Page-level text extractions:
____________________
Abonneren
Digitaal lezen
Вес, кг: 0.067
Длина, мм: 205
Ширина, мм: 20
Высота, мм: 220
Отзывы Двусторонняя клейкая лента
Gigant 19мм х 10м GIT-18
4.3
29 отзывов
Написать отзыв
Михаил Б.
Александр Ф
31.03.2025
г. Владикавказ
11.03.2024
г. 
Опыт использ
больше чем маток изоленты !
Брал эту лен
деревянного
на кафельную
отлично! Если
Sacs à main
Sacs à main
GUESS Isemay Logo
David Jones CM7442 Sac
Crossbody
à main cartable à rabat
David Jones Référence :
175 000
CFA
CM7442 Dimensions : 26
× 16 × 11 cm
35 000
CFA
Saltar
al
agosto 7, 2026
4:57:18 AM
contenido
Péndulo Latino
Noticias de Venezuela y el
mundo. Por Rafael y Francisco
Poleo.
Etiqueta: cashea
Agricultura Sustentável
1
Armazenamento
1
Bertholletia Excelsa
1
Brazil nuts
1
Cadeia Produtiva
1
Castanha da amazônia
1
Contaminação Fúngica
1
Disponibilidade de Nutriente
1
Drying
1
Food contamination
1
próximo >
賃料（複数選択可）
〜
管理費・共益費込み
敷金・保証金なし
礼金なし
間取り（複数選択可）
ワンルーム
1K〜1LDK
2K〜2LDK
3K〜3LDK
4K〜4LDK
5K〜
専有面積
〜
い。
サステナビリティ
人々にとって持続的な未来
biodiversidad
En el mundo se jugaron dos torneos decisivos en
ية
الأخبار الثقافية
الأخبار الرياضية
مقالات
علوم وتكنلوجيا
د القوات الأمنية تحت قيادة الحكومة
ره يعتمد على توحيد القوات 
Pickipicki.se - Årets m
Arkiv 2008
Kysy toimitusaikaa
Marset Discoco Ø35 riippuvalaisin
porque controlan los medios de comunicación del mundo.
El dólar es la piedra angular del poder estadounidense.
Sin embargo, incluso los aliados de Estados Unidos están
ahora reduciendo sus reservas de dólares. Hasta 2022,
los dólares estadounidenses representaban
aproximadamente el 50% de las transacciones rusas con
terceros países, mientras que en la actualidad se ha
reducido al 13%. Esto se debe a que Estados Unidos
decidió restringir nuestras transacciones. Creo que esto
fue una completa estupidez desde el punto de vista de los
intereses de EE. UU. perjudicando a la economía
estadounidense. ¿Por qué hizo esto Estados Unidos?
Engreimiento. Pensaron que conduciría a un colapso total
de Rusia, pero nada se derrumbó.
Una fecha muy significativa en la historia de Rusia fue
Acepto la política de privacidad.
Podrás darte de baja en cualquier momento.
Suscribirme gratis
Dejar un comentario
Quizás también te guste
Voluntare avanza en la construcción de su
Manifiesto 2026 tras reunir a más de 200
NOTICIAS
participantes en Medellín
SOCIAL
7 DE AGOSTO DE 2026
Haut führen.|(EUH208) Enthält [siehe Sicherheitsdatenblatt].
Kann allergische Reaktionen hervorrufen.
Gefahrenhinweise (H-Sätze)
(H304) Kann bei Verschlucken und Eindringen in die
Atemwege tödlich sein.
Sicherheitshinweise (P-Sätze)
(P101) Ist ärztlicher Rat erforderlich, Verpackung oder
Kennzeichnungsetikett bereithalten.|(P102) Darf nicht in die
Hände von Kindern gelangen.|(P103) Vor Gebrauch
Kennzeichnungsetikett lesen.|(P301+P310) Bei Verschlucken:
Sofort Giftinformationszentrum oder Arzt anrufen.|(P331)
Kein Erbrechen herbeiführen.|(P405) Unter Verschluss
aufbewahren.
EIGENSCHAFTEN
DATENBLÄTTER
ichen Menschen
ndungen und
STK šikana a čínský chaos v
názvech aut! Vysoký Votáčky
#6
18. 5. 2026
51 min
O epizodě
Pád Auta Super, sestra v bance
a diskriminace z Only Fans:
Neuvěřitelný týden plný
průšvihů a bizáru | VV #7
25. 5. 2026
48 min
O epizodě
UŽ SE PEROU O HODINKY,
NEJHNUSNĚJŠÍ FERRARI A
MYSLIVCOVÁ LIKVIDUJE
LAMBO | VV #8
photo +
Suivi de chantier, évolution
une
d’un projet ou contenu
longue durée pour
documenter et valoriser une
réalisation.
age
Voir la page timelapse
____________________
**TASK OBJECTIVE**
Every entry, written out exactly, is what the response should contain.

**ANSWER BOX**
Abonneren
Digitaal lezen
Вес, кг: 0.067
Длина, мм: 205
Ширина, мм: 20
Высота, мм: 220
Отзывы Двусторонняя клейкая лента
Gigant 19мм х 10м GIT-18
4.3
29 отзывов
Написать отзыв
Михаил Б.
Александр Ф
31.03.2025
г. Владикавказ
11.03.2024
г. 
Опыт использ
больше чем маток изоленты !
Брал эту лен
деревянного
на кафельную
отлично! Если
Sacs à main
Sacs à main
GUESS Isemay Logo
David Jones CM7442 Sac
Crossbody
à main cartable à rabat
David Jones Référence :
175 000
CFA
CM7442 Dimensions : 26
× 16 × 11 cm
35 000
CFA
Saltar
al
agosto 7, 2026
4:57:18 AM
contenido
Péndulo Latino
Noticias de Venezuela y el
mundo. Por Rafael y Francisco
Poleo.
Etiqueta: cashea
Agricultura Sustentável
1
Armazenamento
1
Bertholletia Excelsa
1
Brazil nuts
1
Cadeia Produtiva
1
Castanha da amazônia
1
Contaminação Fúngica
1
Disponibilidade de Nutriente
1
Drying
1
Food contamination
1
próximo >
賃料（複数選択可）
〜
管理費・共益費込み
敷金・保証金なし
礼金なし
間取り（複数選択可）
ワンルーム
1K〜1LDK
2K〜2LDK
3K〜3LDK
4K〜4LDK
5K〜
専有面積
〜
い。
サステナビリティ
人々にとって持続的な未来
biodiversidad
En el mundo se jugaron dos torneos decisivos en
ية
الأخبار الثقافية
الأخبار الرياضية
مقالات
علوم وتكنلوجيا
د القوات الأمنية تحت قيادة الحكومة
ره يعتمد على توحيد القوات 
Pickipicki.se - Årets m
Arkiv 2008
Kysy toimitusaikaa
Marset Discoco Ø35 riippuvalaisin
porque controlan los medios de comunicación del mundo.
El dólar es la piedra angular del poder estadounidense.
Sin embargo, incluso los aliados de Estados Unidos están
ahora reduciendo sus reservas de dólares. Hasta 2022,
los dólares estadounidenses representaban
aproximadamente el 50% de las transacciones rusas con
terceros países, mientras que en la actualidad se ha
reducido al 13%. Esto se debe a que Estados Unidos
decidió restringir nuestras transacciones. Creo que esto
fue una completa estupidez desde el punto de vista de los
intereses de EE. UU. perjudicando a la economía
estadounidense. ¿Por qué hizo esto Estados Unidos?
Engreimiento. Pensaron que conduciría a un colapso total
de Rusia, pero nada se derrumbó.
Una fecha muy significativa en la historia de Rusia fue
Acepto la política de privacidad.
Podrás darte de baja en cualquier momento.
Suscribirme gratis
Dejar un comentario
Quizás también te guste
Voluntare avanza en la construcción de su
Manifiesto 2026 tras reunir a más de 200
NOTICIAS
participantes en Medellín
SOCIAL
7 DE AGOSTO DE 2026
Haut führen.|(EUH208) Enthält [siehe Sicherheitsdatenblatt].
Kann allergische Reaktionen hervorrufen.
Gefahrenhinweise (H-Sätze)
(H304) Kann bei Verschlucken und Eindringen in die
Atemwege tödlich sein.
Sicherheitshinweise (P-Sätze)
(P101) Ist ärztlicher Rat erforderlich, Verpackung oder
Kennzeichnungsetikett bereithalten.|(P102) Darf nicht in die
Hände von Kindern gelangen.|(P103) Vor Gebrauch
Kennzeichnungsetikett lesen.|(P301+P310) Bei Verschlucken:
Sofort Giftinformationszentrum oder Arzt anrufen.|(P331)
Kein Erbrechen herbeiführen.|(P405) Unter Verschluss
aufbewahren.
EIGENSCHAFTEN
DATENBLÄTTER
ichen Menschen
ndungen und
STK šikana a čínský chaos v
názvech aut! Vysoký Votáčky
#6
18. 5. 2026
51 min
O epizodě
Pád Auta Super, sestra v bance
a diskriminace z Only Fans:
Neuvěřitelný týden plný
průšvihů a bizáru | VV #7
25. 5. 2026
48 min
O epizodě
UŽ SE PEROU O HODINKY,
NEJHNUSNĚJŠÍ FERRARI A
MYSLIVCOVÁ LIKVIDUJE
LAMBO | VV #8
photo +
Suivi de chantier, évolution
une
d’un projet ou contenu
longue durée pour
documenter et valoriser une
réalisation.
age
Voir la page timelapse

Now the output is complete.